Reproduce word for word the lines from the beginning of the entries to the line with "v2.3 - to be released 2022-jan-xx", both included, but none of the pictures.
*** MATERIAL SHOWN ***
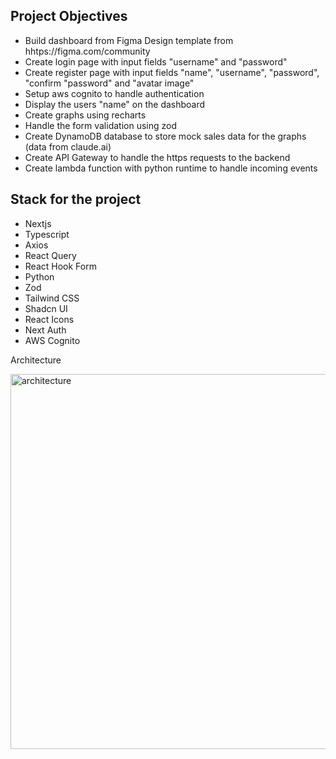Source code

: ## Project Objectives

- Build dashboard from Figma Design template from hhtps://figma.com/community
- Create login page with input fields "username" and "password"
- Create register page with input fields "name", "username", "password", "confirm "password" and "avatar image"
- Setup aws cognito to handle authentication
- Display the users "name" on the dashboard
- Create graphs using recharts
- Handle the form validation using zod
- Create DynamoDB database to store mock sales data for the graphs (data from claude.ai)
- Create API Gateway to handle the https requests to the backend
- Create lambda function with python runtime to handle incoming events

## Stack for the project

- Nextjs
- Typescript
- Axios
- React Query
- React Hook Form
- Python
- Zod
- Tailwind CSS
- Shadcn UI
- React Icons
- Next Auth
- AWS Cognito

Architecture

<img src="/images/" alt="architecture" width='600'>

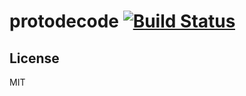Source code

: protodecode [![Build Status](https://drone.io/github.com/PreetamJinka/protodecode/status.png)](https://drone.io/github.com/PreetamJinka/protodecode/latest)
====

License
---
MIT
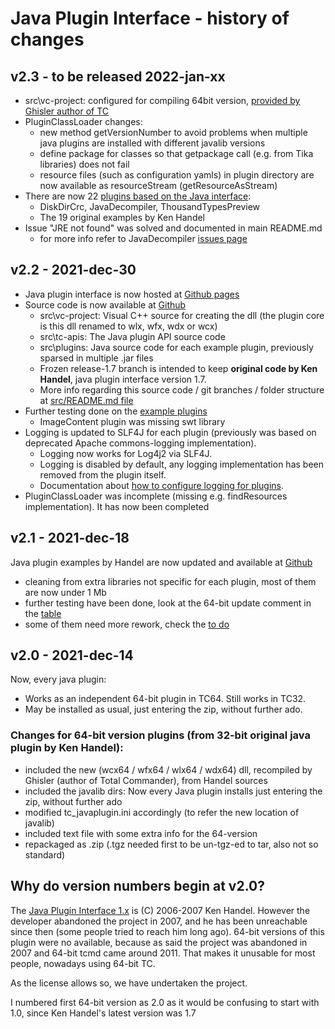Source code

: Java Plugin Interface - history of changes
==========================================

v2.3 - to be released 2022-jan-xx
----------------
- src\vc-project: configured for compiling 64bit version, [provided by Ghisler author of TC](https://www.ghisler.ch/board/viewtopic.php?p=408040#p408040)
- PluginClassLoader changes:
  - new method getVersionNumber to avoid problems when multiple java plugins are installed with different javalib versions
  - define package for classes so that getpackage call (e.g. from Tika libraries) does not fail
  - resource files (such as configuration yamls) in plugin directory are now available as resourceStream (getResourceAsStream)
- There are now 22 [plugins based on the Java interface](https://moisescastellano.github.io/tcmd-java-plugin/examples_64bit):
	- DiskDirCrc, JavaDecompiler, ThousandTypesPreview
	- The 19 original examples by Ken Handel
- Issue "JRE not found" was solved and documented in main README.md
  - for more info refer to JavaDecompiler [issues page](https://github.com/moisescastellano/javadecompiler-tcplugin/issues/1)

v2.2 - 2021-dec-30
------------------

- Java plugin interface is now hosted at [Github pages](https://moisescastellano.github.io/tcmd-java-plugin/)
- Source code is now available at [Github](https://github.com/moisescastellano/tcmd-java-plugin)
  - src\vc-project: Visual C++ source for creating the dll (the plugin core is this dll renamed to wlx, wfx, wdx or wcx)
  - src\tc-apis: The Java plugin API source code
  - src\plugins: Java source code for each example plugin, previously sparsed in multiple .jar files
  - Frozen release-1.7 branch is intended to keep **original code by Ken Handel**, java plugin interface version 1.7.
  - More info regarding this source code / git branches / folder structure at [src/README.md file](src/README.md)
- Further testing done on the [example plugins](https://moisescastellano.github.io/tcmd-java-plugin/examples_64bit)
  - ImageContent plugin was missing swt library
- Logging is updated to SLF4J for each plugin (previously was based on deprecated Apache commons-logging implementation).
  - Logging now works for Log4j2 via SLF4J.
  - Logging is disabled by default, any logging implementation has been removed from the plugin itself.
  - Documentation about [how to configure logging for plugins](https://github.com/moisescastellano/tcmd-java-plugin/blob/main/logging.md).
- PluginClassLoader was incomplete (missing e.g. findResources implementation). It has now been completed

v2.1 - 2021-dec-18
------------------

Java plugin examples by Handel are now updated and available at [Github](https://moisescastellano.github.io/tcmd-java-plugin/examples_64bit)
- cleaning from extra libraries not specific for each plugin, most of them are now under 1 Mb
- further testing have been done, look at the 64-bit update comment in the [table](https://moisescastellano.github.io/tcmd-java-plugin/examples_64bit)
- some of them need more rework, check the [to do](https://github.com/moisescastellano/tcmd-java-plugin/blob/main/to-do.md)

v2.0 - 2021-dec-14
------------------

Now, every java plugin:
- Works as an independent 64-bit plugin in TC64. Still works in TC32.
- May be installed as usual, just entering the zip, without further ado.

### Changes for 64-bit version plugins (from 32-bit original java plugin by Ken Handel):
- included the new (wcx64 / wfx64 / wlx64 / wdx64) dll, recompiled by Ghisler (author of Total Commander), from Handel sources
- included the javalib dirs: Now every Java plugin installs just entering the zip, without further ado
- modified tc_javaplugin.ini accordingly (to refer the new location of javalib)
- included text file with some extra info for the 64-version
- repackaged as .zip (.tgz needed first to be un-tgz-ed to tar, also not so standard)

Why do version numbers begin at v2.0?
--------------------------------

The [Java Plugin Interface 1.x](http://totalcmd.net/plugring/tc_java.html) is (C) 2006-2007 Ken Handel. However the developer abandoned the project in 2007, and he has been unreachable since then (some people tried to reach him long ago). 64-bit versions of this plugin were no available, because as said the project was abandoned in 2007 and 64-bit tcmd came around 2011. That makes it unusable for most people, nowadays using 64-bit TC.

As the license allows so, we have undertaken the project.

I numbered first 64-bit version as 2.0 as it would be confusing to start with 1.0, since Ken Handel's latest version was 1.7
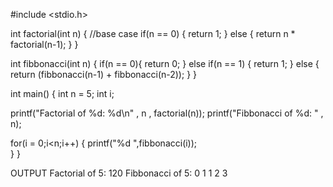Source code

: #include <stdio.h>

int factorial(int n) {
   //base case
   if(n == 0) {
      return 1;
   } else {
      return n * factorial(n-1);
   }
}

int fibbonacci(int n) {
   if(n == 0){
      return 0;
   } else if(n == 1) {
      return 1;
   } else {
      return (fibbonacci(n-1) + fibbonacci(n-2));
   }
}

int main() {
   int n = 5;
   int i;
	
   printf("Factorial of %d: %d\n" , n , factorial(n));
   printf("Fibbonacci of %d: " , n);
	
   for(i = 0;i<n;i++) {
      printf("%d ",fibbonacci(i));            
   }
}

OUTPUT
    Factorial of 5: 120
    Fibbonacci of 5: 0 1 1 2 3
*** End of MATERIAL SHOWN ***
YOUR SOLUTION.
Source code

: ## Project Objectives

- Build dashboard from Figma Design template from hhtps://figma.com/community
- Create login page with input fields "username" and "password"
- Create register page with input fields "name", "username", "password", "confirm "password" and "avatar image"
- Setup aws cognito to handle authentication
- Display the users "name" on the dashboard
- Create graphs using recharts
- Handle the form validation using zod
- Create DynamoDB database to store mock sales data for the graphs (data from claude.ai)
- Create API Gateway to handle the https requests to the backend
- Create lambda function with python runtime to handle incoming events

## Stack for the project

- Nextjs
- Typescript
- Axios
- React Query
- React Hook Form
- Python
- Zod
- Tailwind CSS
- Shadcn UI
- React Icons
- Next Auth
- AWS Cognito

Architecture

<img src="/images/" alt="architecture" width='600'>

Source code

: protodecode [![Build Status](https://drone.io/github.com/PreetamJinka/protodecode/status.png)](https://drone.io/github.com/PreetamJinka/protodecode/latest)
====

License
---
MIT
Source code

: Java Plugin Interface - history of changes
==========================================

v2.3 - to be released 2022-jan-xx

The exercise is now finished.